The criminal complaints relate to the over-inflation of a specific tender, awarded to Five Star in August 2016. It is alleged that Five Star over-inflated its bid for the branding of a tender box by a whopping 8 000%, or at least R292 000. Heyneke said Outa uncovered this irregularity while investigating other dubious SSETA tenders.
The investigation also revealed that NSFAS hired service providers without them having the required banking licences while paying out student allowances at excessive rates relative to the market.
The scheme also hired a business that provided cloth masks to the National Treasury in 2020 to work on an Information and Communication Technology (ICT) contract and rented an expensive head office space while slashing the subsidies for student accommodation.
“We believe these tender awards are irregular. We question whether awards such as these are unnecessarily draining NSFAS resources and contributing to its cuts in student subsidies.”
The organisation said it was looking into the following tenders:
- SCMN022/2021: A five-year contract for the direct payment of NSFAS allowances to students, which Outa believes could be worth at least R1.5 billion.
- SCMN004/2021: A three-month contract to supply a digital tool to calculate student allowances.
- SCMN015/2021: The leasing of the NSFAS head office for two years, renewable for a further three years.
“Outa questions the value of these contracts, particularly in the light of the NSFAS reduction of subsidies for student accommodation,” said Heyneke.
The tender for paying NSFAS allowances to students
NSFAS hired businesses – Coinvest Africa, Tenet Technology, Norraco Corporation and Ezaga Holdings – without banking licences or VAT registrations to make direct payments of student allowances.
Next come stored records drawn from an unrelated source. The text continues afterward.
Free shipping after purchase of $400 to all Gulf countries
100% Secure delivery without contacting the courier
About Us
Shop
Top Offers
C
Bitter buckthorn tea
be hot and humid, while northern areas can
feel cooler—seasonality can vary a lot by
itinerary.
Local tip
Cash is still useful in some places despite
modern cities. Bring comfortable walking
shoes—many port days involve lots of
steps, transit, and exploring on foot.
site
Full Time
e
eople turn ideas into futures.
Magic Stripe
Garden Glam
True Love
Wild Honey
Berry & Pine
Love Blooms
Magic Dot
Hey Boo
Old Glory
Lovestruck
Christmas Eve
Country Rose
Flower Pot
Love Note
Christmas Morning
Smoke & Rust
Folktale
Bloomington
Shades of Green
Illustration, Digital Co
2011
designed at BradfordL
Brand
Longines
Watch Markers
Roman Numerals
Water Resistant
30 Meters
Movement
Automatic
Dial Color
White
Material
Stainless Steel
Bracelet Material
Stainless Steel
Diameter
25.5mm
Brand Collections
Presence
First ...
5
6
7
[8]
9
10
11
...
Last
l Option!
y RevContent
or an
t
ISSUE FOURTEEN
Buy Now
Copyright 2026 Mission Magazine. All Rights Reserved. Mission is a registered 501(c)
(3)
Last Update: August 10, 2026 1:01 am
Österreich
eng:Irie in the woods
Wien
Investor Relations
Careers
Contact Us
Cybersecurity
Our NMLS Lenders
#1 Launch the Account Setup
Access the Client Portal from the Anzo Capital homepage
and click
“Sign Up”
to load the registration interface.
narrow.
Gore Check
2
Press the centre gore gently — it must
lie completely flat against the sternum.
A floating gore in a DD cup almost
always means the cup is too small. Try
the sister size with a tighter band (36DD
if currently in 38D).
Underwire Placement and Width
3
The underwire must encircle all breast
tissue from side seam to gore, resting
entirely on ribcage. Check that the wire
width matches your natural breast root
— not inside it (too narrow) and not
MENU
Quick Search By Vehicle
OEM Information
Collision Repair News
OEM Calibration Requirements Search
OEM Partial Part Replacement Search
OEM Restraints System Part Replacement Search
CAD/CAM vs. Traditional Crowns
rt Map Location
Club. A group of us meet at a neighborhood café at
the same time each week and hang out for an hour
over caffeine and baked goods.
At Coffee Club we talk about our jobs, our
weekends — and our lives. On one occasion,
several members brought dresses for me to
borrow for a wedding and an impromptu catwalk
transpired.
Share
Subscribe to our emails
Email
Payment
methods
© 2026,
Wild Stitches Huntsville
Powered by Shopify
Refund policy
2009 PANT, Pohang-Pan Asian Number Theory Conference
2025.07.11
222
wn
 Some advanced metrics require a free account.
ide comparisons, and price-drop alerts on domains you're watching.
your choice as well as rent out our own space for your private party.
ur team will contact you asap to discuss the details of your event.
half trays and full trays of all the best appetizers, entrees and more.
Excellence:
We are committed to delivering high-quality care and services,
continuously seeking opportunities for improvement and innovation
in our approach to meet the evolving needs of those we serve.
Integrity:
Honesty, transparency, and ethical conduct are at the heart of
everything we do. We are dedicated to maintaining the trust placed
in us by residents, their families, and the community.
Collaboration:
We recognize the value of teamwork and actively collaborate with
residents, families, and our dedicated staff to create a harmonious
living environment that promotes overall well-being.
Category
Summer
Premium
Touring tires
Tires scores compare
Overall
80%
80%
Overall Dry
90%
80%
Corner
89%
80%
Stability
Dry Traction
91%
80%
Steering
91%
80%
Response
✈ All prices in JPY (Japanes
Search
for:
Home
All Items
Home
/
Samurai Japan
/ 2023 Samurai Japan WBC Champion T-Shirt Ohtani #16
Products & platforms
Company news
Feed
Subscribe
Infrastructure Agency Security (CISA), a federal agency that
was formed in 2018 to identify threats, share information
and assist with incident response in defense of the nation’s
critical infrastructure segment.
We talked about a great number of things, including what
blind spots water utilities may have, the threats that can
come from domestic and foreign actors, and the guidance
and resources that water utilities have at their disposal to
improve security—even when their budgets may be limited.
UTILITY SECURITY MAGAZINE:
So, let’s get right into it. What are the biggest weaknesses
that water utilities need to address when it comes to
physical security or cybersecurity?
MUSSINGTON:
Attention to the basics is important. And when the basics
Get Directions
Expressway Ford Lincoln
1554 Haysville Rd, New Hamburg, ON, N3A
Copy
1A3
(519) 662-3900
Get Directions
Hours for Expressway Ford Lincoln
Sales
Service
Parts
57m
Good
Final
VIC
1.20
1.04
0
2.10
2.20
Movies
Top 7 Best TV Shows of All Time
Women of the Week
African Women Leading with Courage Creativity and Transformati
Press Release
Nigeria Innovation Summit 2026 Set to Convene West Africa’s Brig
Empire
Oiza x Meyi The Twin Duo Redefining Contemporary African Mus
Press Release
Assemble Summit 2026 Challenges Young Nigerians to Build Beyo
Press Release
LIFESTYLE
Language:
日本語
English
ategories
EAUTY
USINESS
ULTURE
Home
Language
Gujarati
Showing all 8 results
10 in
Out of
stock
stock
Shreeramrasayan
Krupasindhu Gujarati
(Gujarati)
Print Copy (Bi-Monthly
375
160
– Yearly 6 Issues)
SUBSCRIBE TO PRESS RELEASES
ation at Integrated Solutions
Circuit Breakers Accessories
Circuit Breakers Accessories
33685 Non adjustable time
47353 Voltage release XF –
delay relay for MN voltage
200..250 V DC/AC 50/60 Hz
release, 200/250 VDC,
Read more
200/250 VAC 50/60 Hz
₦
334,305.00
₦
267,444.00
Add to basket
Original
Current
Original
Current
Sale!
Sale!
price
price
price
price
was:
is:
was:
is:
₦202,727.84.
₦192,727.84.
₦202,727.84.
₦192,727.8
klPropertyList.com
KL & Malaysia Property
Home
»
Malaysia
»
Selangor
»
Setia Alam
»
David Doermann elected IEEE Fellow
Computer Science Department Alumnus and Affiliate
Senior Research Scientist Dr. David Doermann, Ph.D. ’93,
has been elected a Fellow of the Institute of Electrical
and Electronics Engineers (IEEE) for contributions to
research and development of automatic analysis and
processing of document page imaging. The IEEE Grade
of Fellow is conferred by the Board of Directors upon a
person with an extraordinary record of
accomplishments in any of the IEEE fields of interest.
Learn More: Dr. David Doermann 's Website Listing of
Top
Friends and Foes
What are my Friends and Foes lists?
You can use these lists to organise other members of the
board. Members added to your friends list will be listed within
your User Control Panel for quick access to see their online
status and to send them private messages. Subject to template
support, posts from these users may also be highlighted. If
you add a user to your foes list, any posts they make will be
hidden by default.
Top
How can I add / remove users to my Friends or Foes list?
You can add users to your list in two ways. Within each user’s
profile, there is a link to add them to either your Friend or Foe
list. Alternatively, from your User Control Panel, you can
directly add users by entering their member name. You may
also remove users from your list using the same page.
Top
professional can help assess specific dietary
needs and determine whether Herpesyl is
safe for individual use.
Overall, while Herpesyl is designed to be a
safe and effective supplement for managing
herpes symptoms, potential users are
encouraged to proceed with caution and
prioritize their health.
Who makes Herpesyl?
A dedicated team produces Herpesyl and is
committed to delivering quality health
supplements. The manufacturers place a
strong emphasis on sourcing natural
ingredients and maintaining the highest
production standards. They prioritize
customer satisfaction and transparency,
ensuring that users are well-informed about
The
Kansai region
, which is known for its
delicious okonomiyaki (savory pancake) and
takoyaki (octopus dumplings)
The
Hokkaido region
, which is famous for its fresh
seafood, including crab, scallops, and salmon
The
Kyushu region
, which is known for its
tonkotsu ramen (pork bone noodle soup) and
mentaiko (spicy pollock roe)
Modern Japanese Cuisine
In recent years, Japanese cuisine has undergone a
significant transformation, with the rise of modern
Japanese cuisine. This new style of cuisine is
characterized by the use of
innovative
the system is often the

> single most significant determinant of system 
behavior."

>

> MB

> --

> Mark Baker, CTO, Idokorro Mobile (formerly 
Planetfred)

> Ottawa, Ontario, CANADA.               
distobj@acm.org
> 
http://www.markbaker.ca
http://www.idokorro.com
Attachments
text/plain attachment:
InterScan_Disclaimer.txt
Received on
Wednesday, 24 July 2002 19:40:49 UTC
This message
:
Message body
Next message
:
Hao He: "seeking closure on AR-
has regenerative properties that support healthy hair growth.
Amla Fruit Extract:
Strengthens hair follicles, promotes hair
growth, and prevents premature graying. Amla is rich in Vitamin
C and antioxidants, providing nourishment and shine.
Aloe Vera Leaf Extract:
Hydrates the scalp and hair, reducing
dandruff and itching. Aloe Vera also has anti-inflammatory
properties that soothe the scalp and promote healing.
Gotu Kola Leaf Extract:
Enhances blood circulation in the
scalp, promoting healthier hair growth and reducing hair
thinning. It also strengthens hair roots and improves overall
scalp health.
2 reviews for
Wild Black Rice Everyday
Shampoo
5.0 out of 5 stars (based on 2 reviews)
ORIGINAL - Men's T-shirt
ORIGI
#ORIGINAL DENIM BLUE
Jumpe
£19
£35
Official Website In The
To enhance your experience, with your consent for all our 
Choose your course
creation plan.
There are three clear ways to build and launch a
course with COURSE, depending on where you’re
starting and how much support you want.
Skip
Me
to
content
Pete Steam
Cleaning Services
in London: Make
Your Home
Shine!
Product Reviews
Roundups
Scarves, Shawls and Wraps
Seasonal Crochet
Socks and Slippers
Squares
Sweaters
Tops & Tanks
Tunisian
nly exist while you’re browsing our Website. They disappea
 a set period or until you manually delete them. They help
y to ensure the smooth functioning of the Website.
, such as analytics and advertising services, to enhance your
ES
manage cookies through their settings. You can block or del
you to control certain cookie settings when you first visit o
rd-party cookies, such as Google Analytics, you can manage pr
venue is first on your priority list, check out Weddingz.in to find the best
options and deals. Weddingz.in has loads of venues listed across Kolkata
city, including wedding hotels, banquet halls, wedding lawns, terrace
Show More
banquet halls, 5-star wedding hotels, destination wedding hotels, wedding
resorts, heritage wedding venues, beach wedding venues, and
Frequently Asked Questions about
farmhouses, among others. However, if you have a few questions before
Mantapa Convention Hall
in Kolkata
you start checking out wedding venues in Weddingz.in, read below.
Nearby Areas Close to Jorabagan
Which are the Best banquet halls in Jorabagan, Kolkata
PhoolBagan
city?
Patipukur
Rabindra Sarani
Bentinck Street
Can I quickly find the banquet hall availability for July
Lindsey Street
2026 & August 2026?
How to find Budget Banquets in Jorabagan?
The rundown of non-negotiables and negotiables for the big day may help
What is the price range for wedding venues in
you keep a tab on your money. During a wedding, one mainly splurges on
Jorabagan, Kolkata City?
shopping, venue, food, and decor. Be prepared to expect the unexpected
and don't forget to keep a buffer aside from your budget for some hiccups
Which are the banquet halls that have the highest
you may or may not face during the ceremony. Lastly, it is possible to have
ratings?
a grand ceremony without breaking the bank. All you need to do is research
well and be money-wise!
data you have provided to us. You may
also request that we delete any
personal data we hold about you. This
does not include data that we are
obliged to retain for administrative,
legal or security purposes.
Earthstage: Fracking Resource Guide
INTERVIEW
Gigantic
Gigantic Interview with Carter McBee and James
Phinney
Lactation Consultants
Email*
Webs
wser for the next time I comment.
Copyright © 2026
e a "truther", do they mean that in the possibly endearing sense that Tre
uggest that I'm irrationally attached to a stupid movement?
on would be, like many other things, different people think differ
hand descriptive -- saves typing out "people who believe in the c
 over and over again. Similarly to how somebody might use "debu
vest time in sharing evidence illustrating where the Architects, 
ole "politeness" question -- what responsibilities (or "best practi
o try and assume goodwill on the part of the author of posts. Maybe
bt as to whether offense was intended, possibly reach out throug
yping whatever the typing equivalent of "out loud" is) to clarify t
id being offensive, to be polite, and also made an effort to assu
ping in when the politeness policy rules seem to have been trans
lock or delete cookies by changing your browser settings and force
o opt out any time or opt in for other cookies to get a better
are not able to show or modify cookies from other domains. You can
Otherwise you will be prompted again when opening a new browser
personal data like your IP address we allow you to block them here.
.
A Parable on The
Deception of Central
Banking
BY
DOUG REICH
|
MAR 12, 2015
The contract cost about R5 billion over five years.
Student allowance calculation tool tender
The contract was awarded to Futgenx Technologies at a cost of R4 053 million for three months. The company was paid R3 265 million despite its failure to finish the job.
The new contractor, Idol Consulting, charged close to R2 million to complete the job, and this resulted in NSFAS overpaying by R1 116 million.
The NSFAS office lease
In March 2022, NSFAS signed an office lease with Dynamic SA Holding for offices in the Halyard building in the Foreshore in Cape Town. Although the lease agreement indicates that Dynamic SA is the landlord, a deed search shows that the building owner is Ziningi Properties.
The lease was signed for five years, backdated to start on February 1, 2022. The offices total 8 479 square metres and the cost over the rental period is R166 906 million, including VAT and escalations.
Outa said that based on 451 employees, NSFAS will be paying an average of R74 000 per employee per year to lease this building. The organisation noted NSFAS has cut its subsidies for student accommodation to R45 000 per student per year, leaving many students unable to afford accommodation.
NSFAS did not respond and SSETA said questions were referred to relevant management for a response, and they also failed to respond.